Wilbur Cook House


Wilbur Cook House


“The music of the carpenter’s hammer is heard in all parts of the city,” reported the Stevensville Register in March 1910. “A sure indication that spring is here.” Construction of the Wilbur Cook house may have contributed to that spring music. Cook, who owned the property from 1909 until 1950, worked at a variety of jobs, including as a bartender at the Stevensville Hotel, a farmer, and the co-owner of a drayage (hauling) business. In 1920, he lived here with his wife, Mattie, and their three-year-old daughter, Helen. The Cook residence, with its exposed rafter tales, wide eaves, and large front porch, is one of three Craftsman style homes constructed circa 1910 on what was originally the John Catlin ranch.
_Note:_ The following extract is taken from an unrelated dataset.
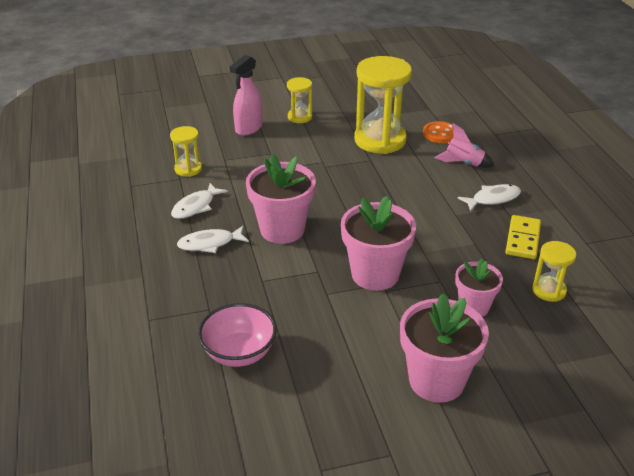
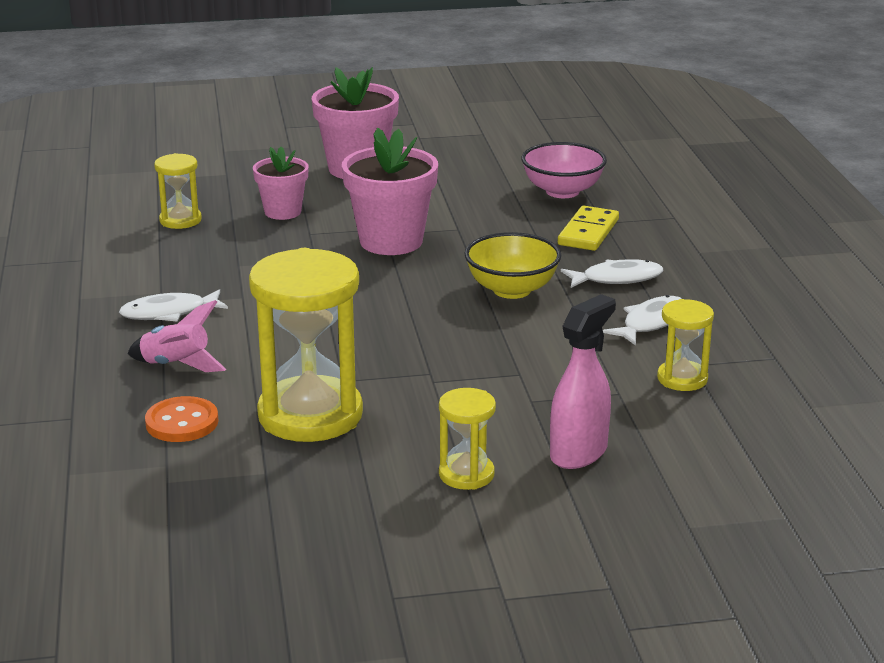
camera: 175 degrees left, 10 degrees down
pink flower pot [246,154,316,244] -> yellow bowl [465,232,561,299]
yellow domino [505,215,541,259] -> yellow domino moved to [558,206,619,251]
A Civil War veteran and early settler, Catlin led local volunteers in the Battle of the Big Hole against the Nez Perces in 1877. Sometime after 1903 he sold part of his ranch to James M. Higgins, an area farmer likely caught up in the rampant land speculation fueled by the Bitterroot apple boom. In 1909, Chicago entrepreneurs were excavating what was called the “Big Ditch” to irrigate ten- to twenty-acre orchard tracts throughout the valley, and a Missoula newspaper predicted that Stevensville would become headquarters to over ten thousand people. Cook, who bought this nine-acre property from Higgins, did not seem unduly affected by the short-lived boom. Born to area pioneers in 1884, he remained in this modest, but stylish home long after most apple speculators had left the valley.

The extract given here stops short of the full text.